Il ministro degli Esteri ricorda infatti come attualmente “non governiamo in nessuna Regione e abbiamo l’1 per cento dei sindaci – sottolinea Di Maio – ma io voglio favorire la nascita di una generazione di amministratori del M5S che sappiano governare anche in coalizione, e allora serve un tavolo nazionale con il Pd per ragionare sulle Comunali del 2021.  Si sono stretti diversi accordi a livello comunale. Io ho lavorato sul mio territorio, ed è arrivata a un’intesa a Pomigliano d’Arco (la città nel Napoletano dove Di Maio è cresciuto, ndr) – spiega il Ministro degli Esteri – In Puglia e nelle Marche i territori hanno dato una indicazione diversa, che va rispettata, e dico sin d’adesso che farò campagna per i nostri candidati”.

Di Maio guarda in particolare alle Comunali nelle grandi città previste il prossimo anno, “partendo da Roma, Milano, Torino, Napoli e Bologna”. L’ex leader pentastellato mette però le mani avanti con i possibili alleati Dem: per Di Maio a Roma e Torino Virginia Raggi e Chiara Appendino “non devono fare un passo indietro, e non mi pare che ci sia una folla di candidati eccelsi pronti a sostituirle. Le persone e le loro capacità contano”, auspicano comunque che il modello di governo nazionale “va replicato dove è possibile a livello locale”.

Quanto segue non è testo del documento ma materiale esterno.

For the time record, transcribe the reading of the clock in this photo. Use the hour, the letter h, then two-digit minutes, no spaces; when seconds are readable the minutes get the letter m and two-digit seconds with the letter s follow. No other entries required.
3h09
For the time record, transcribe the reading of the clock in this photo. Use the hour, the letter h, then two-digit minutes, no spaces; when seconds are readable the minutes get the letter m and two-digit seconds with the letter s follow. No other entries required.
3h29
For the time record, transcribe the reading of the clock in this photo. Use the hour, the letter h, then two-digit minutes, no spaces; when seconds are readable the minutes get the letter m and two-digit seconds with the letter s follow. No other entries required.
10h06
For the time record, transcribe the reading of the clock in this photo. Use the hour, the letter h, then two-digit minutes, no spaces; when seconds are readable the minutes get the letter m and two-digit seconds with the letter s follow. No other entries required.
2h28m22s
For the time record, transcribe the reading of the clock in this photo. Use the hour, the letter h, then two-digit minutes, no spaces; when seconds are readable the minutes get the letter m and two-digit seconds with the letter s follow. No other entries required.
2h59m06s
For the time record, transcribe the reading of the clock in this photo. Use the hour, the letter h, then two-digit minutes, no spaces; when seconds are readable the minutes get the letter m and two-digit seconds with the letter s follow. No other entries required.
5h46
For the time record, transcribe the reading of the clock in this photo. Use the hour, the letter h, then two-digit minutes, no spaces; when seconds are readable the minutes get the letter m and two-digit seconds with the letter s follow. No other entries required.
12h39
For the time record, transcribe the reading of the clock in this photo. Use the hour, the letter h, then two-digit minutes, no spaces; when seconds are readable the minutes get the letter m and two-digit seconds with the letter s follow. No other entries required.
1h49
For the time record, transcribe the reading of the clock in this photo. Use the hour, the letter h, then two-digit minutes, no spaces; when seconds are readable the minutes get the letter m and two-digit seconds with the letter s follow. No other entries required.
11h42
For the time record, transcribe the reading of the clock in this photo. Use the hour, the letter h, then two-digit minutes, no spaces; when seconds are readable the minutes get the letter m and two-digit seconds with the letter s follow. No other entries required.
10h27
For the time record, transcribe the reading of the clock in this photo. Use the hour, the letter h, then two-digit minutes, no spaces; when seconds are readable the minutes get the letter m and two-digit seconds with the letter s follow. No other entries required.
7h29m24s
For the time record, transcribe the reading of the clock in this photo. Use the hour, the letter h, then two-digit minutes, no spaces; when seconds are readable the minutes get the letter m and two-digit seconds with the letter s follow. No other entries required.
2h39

Parole e posizioni che non sono affatto piaciute all’ala più radicale e ortodossa del Movimento, rappresentata dalla pugliese Barbara Lezzi ex ministro per il Sud nel primo governo Conte. Su Facebook infatti la Lezzi sottolinea infatti che “se questo deve essere il M5S, quello raccontato oggi da Di Maio, possiamo tranquillamente dire che fino ad ora abbiamo scherzato, giocato o forse tradito”. L’ex ministro ricorda quindi “gli errori di valutazione commessi ai tempi del Conte I durante il quale si sprecarono gli attestati di stima, fiducia ed amicizia per Salvini, hanno insegnato poco o niente. Forse semplicemente perché è preferibile assecondare il potere per prendersene un pezzetto per sé”.